School of Social and Community Medicine, University of Bristol, Bristol, UK.
Medical Research Council Biostatistics Unit, Cambridge, UK.
Pharmacoeconomics. 2017 Sep;35(9):951-962. doi: 10.1007/s40273-017-0501-9.
This article addresses the choice of state structure in a cost-effectiveness multi-state model. Key model outputs, such as treatment recommendations and prioritisation of future research, may be sensitive to state structure choice. For example, it may be uncertain whether to consider similar disease severities or similar clinical events as the same state or as separate states. Standard statistical methods for comparing models require a common reference dataset but merging states in a model aggregates the data, rendering these methods invalid.

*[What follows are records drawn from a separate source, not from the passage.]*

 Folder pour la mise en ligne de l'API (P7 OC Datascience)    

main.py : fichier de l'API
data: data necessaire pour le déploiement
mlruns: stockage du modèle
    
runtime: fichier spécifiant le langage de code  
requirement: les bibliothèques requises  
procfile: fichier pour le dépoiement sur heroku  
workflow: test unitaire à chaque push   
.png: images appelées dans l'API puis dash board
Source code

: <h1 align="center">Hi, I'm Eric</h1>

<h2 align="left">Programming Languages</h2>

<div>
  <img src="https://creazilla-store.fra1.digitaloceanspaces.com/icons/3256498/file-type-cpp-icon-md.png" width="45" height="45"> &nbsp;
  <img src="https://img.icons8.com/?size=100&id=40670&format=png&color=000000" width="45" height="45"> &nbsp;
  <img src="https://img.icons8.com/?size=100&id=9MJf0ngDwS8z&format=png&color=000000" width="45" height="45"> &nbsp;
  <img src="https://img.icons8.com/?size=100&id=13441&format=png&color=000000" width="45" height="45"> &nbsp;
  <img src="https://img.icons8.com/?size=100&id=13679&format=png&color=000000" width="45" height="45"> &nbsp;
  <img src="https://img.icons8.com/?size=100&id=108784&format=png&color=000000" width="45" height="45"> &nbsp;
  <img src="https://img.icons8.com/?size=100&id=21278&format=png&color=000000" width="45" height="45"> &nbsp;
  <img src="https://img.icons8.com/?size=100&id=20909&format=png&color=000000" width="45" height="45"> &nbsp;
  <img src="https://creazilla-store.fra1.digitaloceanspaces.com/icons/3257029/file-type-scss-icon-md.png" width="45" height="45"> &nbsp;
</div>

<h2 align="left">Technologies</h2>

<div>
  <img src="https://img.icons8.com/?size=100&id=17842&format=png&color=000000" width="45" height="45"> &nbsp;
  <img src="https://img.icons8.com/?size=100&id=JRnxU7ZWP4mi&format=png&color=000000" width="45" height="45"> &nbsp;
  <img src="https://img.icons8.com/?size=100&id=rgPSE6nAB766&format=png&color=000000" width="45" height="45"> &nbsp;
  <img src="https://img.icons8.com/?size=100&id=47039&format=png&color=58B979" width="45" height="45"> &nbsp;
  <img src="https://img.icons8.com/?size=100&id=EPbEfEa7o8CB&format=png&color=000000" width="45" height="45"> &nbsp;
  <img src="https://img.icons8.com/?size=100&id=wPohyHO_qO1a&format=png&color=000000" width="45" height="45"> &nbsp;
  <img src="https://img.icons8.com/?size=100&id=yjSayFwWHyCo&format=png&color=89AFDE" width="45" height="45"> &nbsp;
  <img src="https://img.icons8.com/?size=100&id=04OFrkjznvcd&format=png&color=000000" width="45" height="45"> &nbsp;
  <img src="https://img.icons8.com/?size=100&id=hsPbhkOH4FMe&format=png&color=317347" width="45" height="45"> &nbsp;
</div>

We propose a method that involves re-expressing a model with merged states as a model on the larger state space in which particular transition probabilities, costs and utilities are constrained to be equal between states. This produces a model that gives identical estimates of cost effectiveness to the model with merged states, while leaving the data unchanged. The comparison of state structures can be achieved by comparing maximised likelihoods or information criteria between constrained and unconstrained models. We can thus test whether the costs and/or health consequences for a patient in two states are the same, and hence if the states can be merged. We note that different structures can be used for rates, costs and utilities, as appropriate.

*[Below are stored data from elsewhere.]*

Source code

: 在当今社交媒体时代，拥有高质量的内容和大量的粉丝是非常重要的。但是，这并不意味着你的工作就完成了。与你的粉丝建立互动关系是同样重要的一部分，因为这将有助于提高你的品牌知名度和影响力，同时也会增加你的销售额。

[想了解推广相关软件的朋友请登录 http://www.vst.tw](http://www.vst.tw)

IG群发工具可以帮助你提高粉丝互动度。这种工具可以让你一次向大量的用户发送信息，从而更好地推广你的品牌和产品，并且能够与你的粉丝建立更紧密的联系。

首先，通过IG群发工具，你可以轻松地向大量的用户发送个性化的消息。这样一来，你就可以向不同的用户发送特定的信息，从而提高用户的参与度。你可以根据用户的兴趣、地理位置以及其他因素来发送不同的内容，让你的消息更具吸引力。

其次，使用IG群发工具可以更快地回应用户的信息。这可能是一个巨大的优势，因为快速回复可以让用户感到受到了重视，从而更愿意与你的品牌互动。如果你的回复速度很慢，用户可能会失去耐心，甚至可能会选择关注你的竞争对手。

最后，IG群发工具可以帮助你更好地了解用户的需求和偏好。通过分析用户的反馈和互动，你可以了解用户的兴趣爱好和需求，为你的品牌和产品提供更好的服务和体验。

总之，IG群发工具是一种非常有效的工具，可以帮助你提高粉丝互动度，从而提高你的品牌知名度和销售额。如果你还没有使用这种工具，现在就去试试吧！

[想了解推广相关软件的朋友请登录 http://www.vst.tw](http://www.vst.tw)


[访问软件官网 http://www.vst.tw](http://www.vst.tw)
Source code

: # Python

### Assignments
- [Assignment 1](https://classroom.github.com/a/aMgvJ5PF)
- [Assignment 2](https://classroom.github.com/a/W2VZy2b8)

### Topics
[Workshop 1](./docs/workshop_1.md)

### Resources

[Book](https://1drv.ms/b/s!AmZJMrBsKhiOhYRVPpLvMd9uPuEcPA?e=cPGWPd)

We illustrate our method with applications to two recent models evaluating the cost effectiveness of prescribing anti-depressant medications by depression severity and the cost effectiveness of diagnostic tests for coronary artery disease.
State structures in cost-effectiveness models can be compared using standard methods to compare constrained and unconstrained models.

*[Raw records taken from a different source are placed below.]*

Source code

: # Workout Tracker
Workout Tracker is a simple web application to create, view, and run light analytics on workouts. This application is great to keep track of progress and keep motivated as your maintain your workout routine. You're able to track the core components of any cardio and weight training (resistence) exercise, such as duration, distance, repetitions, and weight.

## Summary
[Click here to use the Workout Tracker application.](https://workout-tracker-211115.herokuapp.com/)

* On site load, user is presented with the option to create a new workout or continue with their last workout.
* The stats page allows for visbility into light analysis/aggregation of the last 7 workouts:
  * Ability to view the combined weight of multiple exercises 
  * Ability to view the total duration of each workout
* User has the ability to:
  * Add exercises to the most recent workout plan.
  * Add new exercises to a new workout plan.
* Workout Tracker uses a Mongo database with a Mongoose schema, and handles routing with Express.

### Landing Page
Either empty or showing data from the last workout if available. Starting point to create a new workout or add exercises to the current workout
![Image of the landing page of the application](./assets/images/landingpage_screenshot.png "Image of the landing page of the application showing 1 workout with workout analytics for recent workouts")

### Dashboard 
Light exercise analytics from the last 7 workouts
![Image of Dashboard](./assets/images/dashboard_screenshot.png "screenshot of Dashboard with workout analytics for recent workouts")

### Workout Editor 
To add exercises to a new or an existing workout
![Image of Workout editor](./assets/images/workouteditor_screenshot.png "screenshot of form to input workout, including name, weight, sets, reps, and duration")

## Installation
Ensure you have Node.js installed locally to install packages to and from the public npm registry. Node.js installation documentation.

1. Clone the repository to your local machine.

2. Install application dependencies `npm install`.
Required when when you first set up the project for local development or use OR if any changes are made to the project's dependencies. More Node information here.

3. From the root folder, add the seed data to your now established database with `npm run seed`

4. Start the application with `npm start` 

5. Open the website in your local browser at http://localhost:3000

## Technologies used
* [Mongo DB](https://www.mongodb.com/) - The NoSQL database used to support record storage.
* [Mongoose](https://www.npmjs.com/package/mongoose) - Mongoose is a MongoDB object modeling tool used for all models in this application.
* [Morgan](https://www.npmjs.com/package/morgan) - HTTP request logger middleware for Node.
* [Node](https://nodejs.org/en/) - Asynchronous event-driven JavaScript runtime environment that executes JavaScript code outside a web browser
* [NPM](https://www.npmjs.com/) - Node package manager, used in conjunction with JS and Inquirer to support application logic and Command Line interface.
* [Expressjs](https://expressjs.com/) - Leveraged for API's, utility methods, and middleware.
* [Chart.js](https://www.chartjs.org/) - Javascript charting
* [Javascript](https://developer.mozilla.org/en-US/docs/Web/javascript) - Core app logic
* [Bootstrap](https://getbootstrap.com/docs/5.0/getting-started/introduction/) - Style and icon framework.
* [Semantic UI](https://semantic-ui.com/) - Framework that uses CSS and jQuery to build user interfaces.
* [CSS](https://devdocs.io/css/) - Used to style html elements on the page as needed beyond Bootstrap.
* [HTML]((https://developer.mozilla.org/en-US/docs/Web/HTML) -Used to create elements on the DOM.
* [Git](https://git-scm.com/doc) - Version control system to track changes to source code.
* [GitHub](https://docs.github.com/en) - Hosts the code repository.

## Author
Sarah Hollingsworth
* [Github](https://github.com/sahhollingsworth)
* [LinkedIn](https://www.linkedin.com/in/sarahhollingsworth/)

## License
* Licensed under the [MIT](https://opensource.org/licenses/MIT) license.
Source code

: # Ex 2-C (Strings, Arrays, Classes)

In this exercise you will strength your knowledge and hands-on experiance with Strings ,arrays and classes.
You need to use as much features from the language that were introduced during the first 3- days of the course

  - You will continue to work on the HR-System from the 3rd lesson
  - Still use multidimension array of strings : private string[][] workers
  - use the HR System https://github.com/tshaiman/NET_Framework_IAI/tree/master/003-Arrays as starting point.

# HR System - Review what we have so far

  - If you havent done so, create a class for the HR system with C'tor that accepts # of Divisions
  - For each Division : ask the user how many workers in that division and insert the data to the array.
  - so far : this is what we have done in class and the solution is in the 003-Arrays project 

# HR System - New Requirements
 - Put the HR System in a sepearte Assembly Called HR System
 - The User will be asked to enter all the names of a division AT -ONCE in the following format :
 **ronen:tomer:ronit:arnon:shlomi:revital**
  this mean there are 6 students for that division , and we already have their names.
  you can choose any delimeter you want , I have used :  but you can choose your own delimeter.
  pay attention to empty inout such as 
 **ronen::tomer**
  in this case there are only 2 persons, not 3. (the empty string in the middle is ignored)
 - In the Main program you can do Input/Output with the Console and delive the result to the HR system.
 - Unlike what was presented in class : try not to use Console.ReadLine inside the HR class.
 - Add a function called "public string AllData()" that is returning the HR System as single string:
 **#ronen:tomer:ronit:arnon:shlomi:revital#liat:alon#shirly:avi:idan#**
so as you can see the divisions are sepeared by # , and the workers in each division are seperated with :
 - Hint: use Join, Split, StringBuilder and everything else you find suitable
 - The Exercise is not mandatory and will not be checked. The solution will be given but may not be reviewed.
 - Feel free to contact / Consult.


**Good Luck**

本文探讨了在成本效益多状态模型中选择状态结构的问题。关键模型输出,如治疗建议和未来研究的优先级,可能对状态结构的选择敏感。例如,不确定是否应将类似的疾病严重程度或类似的临床事件视为同一状态或不同状态。比较模型的标准统计方法需要一个共同的参考数据集,但在模型中合并状态会汇总数据,从而使这些方法无效。
我们提出了一种方法,即将合并状态的模型重新表示为具有更大状态空间的模型,其中特定的转移概率、成本和效用在状态之间受到约束相等。这产生了一个与合并状态的模型具有相同成本效益估计的模型,同时保持数据不变。可以通过比较约束和非约束模型之间的最大似然或信息准则来比较状态结构。因此,我们可以检验两个状态中患者的成本和/或健康后果是否相同,从而判断是否可以合并状态。我们注意到,适当时可以为率、成本和效用使用不同的结构。
我们用最近评估抗抑郁药物按抑郁严重程度开具处方的成本效益和冠状动脉疾病诊断测试的成本效益的两个模型来说明我们的方法。
可以使用标准方法来比较约束和非约束模型,以比较成本效益模型中的状态结构。